OPEC member states, with support from Russia and other non-member allies, agreed this week in Vienna on a deal to maintain production cuts for another nine months. The production ceiling extension, originally envisaged as a short-term prop to bring oil inventories back to historically levels, could expire in March.
The extension effectively establishes a new floor for prices that’s well above the lows seen last year. The extension also benefits OPEC members Nigeria and Libya who remain excluded from cuts due to outputs curbed by unrest.
However the markets did not quite clap back as it reacted to fears of a lack of an exit strategy along with fears of the long term effect of surging U.S. shale output. Brent crude and Futures in London fell on the decision, wiping out most of the gains since Russia and Saudi Arabia publicly endorsed and pledged their commitment to the extension.

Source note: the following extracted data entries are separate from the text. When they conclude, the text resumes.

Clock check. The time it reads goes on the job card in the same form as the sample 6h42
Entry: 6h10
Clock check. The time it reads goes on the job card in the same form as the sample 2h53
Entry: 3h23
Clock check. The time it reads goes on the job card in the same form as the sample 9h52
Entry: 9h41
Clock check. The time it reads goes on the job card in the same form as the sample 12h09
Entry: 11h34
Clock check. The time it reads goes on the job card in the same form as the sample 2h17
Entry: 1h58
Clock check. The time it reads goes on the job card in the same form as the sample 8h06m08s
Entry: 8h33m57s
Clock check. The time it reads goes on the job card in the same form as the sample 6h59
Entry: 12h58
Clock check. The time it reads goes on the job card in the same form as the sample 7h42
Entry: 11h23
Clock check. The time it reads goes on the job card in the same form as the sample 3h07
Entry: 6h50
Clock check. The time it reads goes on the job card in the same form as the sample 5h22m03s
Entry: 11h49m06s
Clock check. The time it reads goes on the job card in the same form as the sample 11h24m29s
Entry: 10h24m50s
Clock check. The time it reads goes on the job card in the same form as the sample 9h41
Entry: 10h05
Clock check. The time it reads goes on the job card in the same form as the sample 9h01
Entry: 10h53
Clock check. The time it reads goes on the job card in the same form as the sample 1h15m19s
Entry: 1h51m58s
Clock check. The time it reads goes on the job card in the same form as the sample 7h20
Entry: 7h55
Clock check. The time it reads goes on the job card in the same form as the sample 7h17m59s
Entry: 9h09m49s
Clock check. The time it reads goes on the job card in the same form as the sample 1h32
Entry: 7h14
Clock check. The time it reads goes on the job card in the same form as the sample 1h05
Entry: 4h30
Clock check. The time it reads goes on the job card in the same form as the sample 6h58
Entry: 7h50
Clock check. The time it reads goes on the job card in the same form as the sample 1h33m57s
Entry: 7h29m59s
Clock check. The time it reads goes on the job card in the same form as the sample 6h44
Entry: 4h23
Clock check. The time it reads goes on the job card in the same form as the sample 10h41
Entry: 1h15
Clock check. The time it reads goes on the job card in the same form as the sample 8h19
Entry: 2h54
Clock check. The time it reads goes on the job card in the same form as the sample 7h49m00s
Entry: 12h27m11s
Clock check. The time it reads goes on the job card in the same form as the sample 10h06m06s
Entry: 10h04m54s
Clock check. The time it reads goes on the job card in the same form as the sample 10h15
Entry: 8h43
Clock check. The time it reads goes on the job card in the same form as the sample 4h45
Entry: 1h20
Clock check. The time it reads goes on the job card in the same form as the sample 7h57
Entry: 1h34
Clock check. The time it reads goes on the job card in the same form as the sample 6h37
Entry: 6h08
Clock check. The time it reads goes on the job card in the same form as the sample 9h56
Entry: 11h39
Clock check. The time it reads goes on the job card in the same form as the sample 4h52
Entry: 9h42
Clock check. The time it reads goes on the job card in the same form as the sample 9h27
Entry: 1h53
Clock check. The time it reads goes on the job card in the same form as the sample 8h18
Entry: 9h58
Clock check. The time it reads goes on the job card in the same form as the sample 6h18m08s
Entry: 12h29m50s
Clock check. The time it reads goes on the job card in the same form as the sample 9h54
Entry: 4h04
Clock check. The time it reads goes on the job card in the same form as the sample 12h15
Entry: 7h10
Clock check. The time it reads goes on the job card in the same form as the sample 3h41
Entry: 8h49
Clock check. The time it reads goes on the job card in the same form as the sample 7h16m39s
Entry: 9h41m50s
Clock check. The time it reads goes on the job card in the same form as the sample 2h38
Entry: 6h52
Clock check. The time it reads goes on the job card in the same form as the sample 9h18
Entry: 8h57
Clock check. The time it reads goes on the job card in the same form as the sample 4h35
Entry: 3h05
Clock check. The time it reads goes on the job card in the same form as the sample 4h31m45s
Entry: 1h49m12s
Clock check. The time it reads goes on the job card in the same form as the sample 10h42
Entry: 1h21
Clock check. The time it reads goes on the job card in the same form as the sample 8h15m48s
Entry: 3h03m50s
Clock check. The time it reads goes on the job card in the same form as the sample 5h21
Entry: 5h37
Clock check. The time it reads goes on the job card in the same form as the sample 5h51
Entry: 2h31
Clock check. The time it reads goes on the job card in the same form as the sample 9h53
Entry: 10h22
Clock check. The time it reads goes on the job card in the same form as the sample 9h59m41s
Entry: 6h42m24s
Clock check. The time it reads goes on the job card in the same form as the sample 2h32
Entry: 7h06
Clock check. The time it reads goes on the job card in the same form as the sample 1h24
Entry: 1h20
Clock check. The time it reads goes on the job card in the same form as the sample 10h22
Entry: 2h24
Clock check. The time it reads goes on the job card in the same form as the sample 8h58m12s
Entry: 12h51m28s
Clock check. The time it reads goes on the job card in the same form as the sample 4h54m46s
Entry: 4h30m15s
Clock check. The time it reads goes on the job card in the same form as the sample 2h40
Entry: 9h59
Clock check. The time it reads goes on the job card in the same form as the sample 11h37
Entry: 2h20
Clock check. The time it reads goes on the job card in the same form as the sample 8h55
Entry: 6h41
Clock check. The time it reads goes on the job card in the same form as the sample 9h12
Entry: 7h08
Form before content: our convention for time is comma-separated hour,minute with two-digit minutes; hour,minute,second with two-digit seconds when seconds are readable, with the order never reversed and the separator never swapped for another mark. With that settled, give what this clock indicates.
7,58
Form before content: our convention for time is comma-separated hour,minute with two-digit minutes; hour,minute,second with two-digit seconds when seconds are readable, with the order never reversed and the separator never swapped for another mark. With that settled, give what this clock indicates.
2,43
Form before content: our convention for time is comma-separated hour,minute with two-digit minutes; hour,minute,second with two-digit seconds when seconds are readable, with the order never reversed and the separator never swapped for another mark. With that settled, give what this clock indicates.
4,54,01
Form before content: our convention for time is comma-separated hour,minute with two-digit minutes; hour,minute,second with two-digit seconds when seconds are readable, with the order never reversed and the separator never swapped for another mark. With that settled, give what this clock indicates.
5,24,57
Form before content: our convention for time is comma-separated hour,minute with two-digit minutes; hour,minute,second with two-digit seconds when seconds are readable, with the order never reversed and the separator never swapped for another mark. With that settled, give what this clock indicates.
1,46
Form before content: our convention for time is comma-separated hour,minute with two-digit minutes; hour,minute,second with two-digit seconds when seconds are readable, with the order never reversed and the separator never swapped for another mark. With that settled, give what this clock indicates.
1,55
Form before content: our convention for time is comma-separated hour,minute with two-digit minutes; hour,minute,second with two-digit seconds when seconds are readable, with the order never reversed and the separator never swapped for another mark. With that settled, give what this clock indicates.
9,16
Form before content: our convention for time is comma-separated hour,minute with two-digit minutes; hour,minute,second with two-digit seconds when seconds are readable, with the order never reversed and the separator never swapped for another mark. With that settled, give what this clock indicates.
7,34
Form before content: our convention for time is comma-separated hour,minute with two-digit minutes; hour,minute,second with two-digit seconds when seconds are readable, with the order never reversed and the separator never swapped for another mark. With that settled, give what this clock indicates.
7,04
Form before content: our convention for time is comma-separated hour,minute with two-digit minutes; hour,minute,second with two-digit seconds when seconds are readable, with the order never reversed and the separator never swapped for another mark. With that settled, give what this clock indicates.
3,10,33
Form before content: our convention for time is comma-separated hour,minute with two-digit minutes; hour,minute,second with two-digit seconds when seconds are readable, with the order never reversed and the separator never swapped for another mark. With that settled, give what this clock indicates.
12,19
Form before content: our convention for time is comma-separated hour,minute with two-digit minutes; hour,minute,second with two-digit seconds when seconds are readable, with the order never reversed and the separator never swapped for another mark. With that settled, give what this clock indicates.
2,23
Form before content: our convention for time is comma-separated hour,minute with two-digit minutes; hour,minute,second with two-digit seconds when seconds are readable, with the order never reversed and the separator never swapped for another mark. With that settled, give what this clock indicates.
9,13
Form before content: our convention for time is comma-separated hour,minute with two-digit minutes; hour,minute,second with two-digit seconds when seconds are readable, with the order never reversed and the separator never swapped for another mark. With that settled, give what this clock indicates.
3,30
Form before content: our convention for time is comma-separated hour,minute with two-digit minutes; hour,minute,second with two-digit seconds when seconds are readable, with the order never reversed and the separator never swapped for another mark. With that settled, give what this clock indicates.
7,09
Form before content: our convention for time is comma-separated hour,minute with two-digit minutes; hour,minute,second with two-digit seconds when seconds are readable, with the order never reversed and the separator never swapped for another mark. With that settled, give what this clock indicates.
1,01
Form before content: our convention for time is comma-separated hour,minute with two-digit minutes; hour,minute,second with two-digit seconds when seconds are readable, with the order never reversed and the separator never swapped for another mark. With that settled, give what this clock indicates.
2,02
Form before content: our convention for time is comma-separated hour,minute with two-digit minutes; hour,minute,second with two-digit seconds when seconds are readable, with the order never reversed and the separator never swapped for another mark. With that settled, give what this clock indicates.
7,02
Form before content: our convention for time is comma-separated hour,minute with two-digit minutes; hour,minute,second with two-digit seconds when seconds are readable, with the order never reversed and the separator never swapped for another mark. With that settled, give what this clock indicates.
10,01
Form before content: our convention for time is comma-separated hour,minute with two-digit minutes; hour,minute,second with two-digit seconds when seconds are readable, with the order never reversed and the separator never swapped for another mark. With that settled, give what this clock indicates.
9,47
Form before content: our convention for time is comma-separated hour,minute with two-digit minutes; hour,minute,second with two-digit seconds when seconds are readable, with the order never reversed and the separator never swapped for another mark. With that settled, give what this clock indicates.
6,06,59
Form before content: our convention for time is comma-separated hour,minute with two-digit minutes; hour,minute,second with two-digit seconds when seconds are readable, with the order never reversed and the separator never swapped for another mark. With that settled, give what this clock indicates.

Russia’s energy minister, Alexander Novak, moved to reassure the markets of Russia’s and other non OPEC member’s commitment to the deal describing the collaboration with OPEC as pivotal. He also said Russia and OPEC have the means and the will to further support crude prices if needed.
He sought to assuage fears of analysts and the markets in the aftermath of the market gyrations after the meeting. He said:
“It happens all the time, these fluctuations. Extending the agreement was a very important long-term fundamental decision which will help in rebalancing the market and bringing back investment. We could have seen a much worse market reaction if no decision to extend the declaration of cooperation was taken.”
Saudi Energy Minister Khalid Al-Falih also said after the meeting:
“We’ve said we’ll do whatever is necessary.”
Inspite of the assurances from Russia and Saudi Arabia, US production is at a record high.
Rising U.S. production has meant oil inventories remain well above the level targeted by OPEC ministers. The price impact of production cuts made by OPEC and its allies continues to be diluted by rising U.S. shale oil production.
The extension is expected to accelerate U.S. shale oil output even further. In 2018, global oil inventories could increase by about 600,000 bpd in the first quarter, followed by about 500,000 each quarter for the rest of the year.
This would benefit U.S. shale drillers, who could benefit from this week’s deal, a double edged sword raising concerns of oversupply long term.
OPEC and allies may then be forced back to the drawing board to find a way to pull the rabbit out of the hat for a longer term and sustainable structural intervention.